### [Dataset excerpts]
= Beginning of Section =

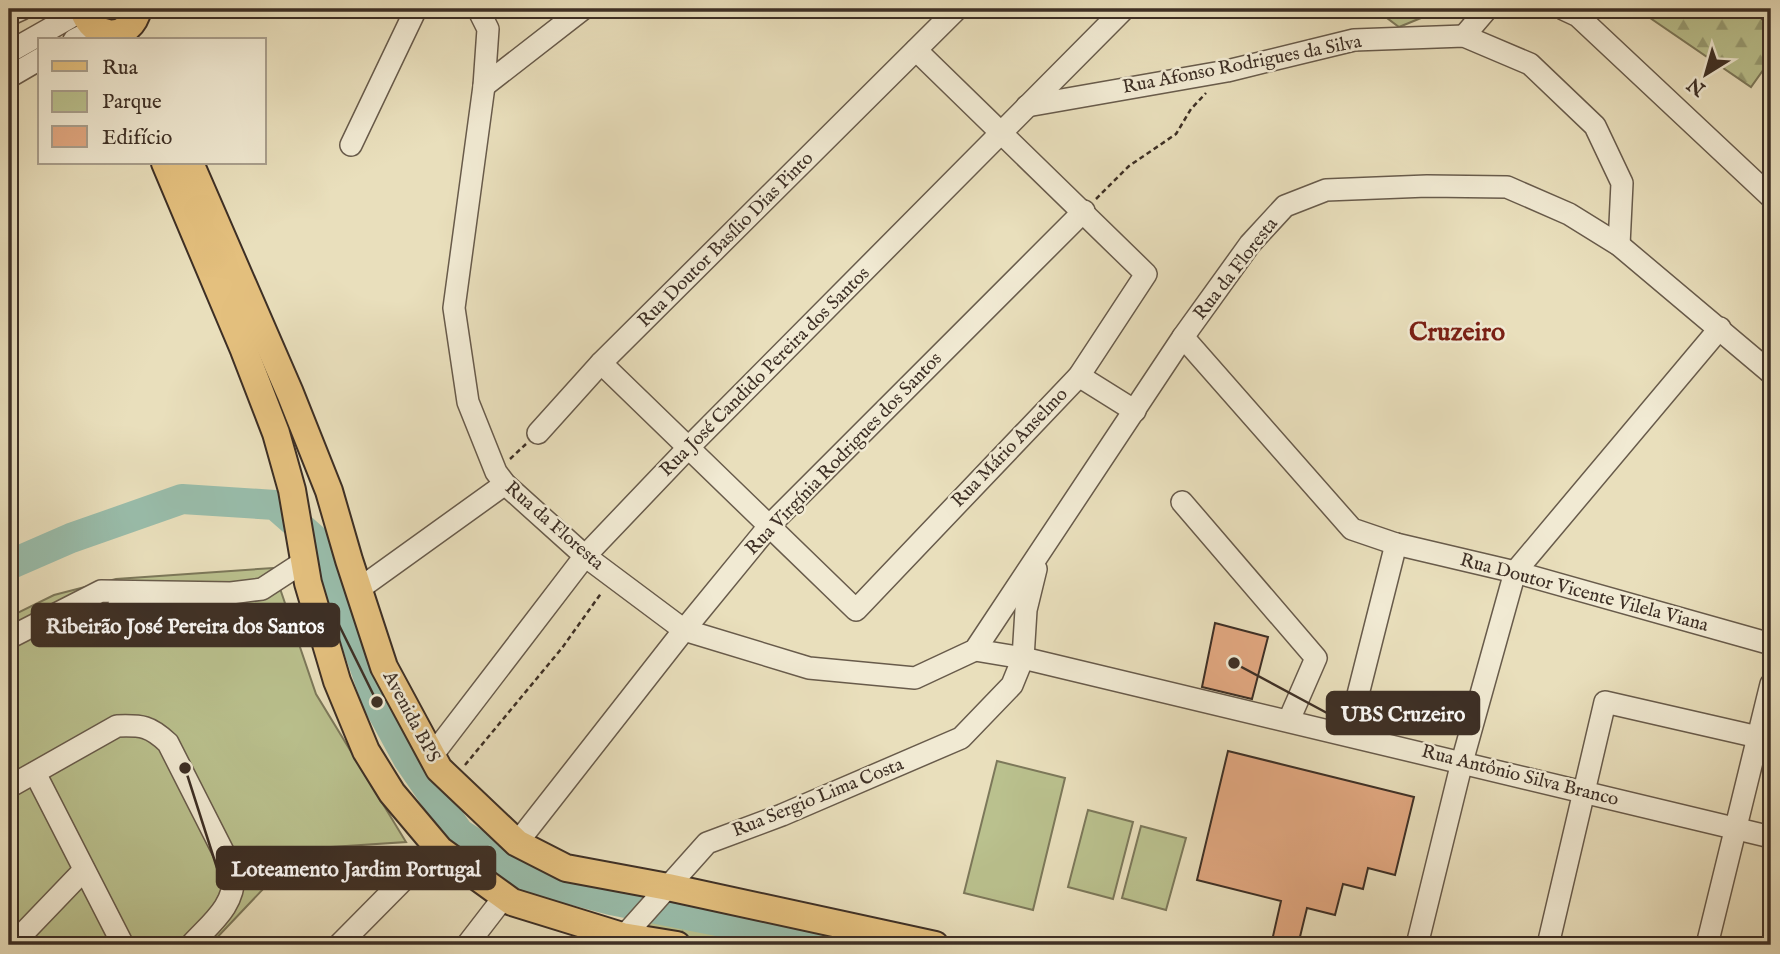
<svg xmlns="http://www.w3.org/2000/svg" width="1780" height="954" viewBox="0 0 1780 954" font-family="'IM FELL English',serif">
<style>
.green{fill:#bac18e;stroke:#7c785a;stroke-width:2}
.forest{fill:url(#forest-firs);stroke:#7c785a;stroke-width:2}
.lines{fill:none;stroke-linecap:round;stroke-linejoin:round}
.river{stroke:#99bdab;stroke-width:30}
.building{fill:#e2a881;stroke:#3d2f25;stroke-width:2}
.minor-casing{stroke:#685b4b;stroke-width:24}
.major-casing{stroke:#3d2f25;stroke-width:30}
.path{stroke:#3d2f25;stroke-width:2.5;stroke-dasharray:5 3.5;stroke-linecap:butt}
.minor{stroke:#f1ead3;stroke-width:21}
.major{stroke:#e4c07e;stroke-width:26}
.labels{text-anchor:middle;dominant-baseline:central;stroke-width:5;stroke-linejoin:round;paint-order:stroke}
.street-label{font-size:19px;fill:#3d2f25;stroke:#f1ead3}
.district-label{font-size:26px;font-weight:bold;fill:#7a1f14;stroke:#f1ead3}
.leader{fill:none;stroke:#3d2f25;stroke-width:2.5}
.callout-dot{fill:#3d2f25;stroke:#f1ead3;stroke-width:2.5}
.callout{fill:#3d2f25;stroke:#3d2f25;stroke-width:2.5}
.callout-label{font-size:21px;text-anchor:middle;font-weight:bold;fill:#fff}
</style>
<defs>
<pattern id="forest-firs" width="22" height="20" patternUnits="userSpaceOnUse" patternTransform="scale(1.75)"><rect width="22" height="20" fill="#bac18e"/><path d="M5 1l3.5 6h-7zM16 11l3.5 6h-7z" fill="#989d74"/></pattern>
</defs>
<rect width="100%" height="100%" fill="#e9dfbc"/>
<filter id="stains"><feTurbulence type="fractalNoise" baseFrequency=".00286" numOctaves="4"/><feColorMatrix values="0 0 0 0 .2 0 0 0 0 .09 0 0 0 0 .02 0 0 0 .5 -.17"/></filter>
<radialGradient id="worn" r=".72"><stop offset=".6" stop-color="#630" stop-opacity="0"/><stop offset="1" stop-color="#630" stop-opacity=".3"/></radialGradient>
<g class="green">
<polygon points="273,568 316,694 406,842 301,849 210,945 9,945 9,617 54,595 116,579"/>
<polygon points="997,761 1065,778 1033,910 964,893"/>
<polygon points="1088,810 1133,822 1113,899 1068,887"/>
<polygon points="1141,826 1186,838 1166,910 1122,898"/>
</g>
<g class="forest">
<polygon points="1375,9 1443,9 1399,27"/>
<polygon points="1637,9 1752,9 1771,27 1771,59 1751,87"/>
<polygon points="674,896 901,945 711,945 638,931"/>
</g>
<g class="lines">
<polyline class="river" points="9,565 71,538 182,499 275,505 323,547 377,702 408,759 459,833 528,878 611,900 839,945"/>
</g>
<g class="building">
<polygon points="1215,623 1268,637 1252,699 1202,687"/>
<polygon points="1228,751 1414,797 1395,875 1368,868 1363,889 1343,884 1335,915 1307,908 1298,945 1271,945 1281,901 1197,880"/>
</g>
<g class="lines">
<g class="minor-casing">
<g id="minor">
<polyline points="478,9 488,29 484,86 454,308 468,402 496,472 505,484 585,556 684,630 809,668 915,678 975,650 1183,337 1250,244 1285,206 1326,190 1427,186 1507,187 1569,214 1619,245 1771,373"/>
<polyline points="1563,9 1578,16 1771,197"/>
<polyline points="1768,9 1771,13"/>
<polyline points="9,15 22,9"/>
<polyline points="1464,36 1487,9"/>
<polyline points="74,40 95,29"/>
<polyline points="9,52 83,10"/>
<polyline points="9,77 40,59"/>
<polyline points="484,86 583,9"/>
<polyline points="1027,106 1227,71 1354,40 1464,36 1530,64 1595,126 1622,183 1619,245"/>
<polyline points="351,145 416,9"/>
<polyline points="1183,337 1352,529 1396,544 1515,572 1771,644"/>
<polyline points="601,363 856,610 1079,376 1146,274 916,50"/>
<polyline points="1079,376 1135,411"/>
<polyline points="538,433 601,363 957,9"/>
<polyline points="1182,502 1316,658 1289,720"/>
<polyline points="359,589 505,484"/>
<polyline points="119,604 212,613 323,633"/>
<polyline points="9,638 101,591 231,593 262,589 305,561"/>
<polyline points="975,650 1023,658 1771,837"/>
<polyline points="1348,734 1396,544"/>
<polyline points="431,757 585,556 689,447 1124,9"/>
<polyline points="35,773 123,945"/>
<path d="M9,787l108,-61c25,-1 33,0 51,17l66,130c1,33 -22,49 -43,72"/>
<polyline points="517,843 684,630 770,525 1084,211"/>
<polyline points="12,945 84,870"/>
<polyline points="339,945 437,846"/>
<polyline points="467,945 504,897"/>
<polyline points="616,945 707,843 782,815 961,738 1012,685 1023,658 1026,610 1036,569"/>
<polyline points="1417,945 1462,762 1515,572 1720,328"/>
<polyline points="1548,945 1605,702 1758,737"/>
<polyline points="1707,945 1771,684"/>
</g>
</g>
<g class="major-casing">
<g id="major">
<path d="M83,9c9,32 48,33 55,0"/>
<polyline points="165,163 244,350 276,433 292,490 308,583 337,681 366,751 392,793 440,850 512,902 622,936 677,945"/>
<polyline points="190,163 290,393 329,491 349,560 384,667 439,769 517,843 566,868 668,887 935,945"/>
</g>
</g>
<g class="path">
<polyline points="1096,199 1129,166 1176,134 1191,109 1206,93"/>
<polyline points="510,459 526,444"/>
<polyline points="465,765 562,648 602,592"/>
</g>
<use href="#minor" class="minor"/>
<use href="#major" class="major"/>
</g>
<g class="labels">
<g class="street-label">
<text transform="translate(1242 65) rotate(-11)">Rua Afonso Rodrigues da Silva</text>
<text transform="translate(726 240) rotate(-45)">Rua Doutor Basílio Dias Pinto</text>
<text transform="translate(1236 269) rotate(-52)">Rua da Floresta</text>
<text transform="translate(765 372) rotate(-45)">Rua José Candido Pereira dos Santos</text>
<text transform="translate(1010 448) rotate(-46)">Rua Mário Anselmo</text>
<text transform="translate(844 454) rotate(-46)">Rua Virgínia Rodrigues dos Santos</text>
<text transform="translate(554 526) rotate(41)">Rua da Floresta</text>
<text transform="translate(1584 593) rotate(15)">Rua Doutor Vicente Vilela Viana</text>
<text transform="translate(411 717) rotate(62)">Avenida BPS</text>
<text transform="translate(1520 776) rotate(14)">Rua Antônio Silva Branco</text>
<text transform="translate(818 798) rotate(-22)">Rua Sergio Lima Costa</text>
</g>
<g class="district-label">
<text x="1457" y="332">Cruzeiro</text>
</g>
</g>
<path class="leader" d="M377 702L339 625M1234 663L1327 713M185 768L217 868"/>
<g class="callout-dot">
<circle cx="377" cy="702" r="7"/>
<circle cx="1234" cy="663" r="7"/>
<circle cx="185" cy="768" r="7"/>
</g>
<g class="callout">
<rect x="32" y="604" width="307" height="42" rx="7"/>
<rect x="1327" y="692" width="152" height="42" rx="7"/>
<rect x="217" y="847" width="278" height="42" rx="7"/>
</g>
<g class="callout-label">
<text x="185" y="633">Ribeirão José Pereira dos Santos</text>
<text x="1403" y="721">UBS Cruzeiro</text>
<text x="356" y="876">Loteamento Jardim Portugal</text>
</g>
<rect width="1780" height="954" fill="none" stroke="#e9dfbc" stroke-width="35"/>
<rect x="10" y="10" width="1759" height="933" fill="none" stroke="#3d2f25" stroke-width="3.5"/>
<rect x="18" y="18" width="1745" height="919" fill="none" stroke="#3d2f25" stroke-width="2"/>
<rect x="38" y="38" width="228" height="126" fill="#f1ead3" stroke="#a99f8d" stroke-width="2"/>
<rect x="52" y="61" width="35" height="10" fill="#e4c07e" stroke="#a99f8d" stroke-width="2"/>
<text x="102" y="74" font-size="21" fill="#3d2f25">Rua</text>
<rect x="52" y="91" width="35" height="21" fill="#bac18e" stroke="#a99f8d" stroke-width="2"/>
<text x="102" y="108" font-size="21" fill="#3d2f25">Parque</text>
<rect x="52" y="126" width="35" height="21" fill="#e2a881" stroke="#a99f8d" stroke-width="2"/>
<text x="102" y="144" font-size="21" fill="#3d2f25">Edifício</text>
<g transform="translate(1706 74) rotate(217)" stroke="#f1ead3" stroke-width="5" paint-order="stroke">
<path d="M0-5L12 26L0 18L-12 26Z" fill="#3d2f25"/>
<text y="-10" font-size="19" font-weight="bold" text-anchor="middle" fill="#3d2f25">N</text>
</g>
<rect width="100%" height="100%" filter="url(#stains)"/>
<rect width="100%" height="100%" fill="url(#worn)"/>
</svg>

= End of Section =
= Beginning of Section =

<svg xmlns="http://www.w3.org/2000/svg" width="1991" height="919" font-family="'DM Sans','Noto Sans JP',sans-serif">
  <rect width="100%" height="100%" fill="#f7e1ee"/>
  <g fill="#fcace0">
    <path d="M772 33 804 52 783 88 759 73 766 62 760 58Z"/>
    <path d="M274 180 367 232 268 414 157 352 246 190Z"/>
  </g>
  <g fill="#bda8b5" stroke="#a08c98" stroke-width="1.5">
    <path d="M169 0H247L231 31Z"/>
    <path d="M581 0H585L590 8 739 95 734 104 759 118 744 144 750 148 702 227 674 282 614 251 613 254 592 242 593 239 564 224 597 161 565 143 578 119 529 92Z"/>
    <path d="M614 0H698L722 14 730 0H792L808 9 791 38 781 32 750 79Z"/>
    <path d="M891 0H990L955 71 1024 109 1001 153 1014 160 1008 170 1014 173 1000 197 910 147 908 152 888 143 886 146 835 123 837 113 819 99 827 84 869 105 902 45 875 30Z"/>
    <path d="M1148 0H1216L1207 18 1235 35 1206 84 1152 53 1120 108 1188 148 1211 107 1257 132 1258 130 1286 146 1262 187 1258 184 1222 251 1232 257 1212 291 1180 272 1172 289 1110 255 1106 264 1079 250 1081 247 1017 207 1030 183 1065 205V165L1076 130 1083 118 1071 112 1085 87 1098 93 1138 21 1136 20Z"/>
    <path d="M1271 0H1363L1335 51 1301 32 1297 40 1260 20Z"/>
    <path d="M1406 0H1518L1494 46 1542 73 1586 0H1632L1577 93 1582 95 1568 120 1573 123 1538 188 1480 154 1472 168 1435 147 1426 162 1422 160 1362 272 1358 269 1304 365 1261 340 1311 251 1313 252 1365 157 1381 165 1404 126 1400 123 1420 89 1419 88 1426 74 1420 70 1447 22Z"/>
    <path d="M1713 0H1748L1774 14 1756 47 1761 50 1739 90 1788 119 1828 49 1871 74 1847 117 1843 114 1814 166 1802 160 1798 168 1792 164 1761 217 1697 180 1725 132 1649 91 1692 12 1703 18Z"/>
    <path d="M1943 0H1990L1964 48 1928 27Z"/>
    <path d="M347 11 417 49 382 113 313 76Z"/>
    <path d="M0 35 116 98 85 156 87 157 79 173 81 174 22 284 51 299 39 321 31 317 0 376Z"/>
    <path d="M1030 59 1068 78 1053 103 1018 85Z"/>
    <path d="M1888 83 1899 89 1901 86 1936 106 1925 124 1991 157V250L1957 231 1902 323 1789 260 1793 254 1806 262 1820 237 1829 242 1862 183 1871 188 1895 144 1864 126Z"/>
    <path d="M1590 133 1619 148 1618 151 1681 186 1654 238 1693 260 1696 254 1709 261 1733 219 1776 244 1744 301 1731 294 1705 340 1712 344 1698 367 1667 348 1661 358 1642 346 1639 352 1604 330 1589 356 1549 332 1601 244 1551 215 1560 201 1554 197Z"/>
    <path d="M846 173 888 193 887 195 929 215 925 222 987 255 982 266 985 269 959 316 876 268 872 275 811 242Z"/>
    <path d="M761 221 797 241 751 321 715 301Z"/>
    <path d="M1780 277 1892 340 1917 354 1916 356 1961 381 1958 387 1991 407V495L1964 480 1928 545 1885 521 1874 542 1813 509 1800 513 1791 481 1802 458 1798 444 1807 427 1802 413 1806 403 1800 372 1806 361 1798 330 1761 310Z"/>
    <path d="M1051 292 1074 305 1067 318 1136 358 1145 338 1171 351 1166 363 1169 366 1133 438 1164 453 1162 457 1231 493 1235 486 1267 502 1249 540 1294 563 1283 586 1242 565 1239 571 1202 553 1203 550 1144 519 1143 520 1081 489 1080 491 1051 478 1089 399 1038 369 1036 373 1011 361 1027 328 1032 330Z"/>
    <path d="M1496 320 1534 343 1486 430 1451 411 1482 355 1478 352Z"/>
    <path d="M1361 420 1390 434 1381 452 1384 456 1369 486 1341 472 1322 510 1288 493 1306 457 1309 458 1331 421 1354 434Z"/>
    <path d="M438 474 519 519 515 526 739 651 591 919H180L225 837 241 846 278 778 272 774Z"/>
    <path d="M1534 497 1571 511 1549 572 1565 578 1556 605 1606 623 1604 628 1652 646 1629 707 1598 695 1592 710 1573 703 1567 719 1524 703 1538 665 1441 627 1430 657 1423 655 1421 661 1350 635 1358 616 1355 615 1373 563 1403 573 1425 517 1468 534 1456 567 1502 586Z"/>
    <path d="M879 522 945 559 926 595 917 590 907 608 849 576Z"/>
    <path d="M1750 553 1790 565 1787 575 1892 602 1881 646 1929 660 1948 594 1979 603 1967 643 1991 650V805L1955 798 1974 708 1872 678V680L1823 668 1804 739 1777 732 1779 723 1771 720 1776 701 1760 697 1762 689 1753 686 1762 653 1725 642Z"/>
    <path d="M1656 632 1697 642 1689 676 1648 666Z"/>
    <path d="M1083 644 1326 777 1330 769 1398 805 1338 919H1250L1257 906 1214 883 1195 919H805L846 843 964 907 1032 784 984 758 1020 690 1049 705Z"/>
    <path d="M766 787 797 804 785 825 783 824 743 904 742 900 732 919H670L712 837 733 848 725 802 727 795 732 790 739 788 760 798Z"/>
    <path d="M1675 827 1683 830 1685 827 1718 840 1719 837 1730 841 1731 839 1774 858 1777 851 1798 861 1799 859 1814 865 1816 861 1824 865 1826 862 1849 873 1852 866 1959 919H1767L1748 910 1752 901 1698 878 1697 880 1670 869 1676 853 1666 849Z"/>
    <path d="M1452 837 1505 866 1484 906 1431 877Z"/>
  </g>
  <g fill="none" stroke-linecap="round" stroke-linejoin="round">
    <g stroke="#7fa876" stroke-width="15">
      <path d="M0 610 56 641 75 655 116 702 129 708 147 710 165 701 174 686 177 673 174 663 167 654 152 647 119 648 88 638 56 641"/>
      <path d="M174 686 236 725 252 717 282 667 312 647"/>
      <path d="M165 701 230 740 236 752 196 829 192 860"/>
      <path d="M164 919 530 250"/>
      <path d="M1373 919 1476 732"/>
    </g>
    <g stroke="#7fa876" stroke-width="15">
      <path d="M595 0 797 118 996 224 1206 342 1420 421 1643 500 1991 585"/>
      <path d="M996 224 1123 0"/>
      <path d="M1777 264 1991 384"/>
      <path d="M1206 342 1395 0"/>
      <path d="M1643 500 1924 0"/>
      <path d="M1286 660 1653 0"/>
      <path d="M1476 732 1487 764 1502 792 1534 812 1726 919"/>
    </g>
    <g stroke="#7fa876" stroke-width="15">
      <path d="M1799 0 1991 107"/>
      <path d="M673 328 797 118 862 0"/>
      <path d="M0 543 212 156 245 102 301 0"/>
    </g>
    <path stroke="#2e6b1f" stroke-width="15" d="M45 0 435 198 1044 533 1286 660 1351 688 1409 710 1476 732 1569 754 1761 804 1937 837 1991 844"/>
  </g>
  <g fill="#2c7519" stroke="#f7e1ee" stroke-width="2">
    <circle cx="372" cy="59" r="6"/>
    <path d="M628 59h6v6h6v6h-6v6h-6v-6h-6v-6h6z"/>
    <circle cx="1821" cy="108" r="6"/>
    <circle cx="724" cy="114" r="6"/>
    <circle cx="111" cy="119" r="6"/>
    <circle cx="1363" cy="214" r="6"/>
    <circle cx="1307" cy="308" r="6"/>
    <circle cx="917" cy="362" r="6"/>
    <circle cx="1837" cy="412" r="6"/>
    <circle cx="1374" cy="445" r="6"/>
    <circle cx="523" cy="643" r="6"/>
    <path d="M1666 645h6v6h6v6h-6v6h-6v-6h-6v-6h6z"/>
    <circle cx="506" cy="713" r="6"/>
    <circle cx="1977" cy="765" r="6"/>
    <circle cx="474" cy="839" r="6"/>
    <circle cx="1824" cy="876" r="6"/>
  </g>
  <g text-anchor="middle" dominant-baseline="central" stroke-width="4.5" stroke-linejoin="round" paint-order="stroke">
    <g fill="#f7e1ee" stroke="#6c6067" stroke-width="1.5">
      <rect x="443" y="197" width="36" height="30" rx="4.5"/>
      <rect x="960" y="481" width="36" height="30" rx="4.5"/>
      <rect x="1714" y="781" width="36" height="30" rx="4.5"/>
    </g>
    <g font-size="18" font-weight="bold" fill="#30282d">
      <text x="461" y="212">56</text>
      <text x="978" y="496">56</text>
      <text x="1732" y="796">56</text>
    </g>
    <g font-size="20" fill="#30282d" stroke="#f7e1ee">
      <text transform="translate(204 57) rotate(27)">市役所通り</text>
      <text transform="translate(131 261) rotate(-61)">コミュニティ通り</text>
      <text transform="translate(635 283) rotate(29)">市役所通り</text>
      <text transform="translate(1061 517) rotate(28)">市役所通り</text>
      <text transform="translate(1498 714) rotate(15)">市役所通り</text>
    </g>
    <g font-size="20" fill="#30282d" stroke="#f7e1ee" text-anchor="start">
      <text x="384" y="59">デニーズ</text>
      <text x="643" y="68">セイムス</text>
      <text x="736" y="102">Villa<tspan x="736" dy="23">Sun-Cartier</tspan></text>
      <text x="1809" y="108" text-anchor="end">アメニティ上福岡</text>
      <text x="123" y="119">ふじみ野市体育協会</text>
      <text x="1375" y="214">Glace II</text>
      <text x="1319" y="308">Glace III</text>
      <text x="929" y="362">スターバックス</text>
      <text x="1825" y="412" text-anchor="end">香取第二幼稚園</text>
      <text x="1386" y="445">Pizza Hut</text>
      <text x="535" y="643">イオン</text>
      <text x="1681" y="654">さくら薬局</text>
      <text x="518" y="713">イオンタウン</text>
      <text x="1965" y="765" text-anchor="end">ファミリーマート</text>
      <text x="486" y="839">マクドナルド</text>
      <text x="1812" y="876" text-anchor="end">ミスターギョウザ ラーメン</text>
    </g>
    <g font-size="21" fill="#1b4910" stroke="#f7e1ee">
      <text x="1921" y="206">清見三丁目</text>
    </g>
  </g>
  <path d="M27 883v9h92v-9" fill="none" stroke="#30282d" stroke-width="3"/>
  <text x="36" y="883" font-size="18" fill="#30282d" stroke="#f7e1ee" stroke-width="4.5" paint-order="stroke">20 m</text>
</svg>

= End of Section =

Copy out each line of the listing that contains the word "worn".

<radialGradient id="worn" r=".72"><stop offset=".6" stop-color="#630" stop-opacity="0"/><stop offset="1" stop-color="#630" stop-opacity=".3"/></radialGradient>
<rect width="100%" height="100%" fill="url(#worn)"/>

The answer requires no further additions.